- [Exercise goal] Word for word, restate the records that come after this.

- [Material for the task]

<<<<

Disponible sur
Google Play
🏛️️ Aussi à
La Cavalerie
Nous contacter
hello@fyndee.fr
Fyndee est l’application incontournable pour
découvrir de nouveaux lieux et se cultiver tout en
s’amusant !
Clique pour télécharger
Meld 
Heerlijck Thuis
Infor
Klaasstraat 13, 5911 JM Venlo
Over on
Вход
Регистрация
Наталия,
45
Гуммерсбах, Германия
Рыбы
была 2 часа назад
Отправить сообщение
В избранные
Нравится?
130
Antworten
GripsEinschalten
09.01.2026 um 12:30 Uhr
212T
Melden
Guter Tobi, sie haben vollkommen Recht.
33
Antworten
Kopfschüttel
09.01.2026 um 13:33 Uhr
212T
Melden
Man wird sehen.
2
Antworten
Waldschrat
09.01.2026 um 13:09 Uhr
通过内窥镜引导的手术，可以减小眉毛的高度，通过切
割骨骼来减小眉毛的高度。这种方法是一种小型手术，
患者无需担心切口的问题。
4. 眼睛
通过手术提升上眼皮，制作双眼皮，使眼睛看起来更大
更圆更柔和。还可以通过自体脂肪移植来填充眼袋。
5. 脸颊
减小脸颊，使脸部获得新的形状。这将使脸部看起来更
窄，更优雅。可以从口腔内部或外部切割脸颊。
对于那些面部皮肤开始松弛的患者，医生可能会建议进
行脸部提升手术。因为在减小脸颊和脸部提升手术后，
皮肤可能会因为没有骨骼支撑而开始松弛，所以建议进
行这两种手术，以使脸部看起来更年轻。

>>>>

- [Solution for this exercise]
Disponible sur
Google Play
🏛️️ Aussi à
La Cavalerie
Nous contacter
hello@fyndee.fr
Fyndee est l’application incontournable pour
découvrir de nouveaux lieux et se cultiver tout en
s’amusant !
Clique pour télécharger
Meld 
Heerlijck Thuis
Infor
Klaasstraat 13, 5911 JM Venlo
Over on
Вход
Регистрация
Наталия,
45
Гуммерсбах, Германия
Рыбы
была 2 часа назад
Отправить сообщение
В избранные
Нравится?
130
Antworten
GripsEinschalten
09.01.2026 um 12:30 Uhr
212T
Melden
Guter Tobi, sie haben vollkommen Recht.
33
Antworten
Kopfschüttel
09.01.2026 um 13:33 Uhr
212T
Melden
Man wird sehen.
2
Antworten
Waldschrat
09.01.2026 um 13:09 Uhr
通过内窥镜引导的手术，可以减小眉毛的高度，通过切
割骨骼来减小眉毛的高度。这种方法是一种小型手术，
患者无需担心切口的问题。
4. 眼睛
通过手术提升上眼皮，制作双眼皮，使眼睛看起来更大
更圆更柔和。还可以通过自体脂肪移植来填充眼袋。
5. 脸颊
减小脸颊，使脸部获得新的形状。这将使脸部看起来更
窄，更优雅。可以从口腔内部或外部切割脸颊。
对于那些面部皮肤开始松弛的患者，医生可能会建议进
行脸部提升手术。因为在减小脸颊和脸部提升手术后，
皮肤可能会因为没有骨骼支撑而开始松弛，所以建议进
行这两种手术，以使脸部看起来更年轻。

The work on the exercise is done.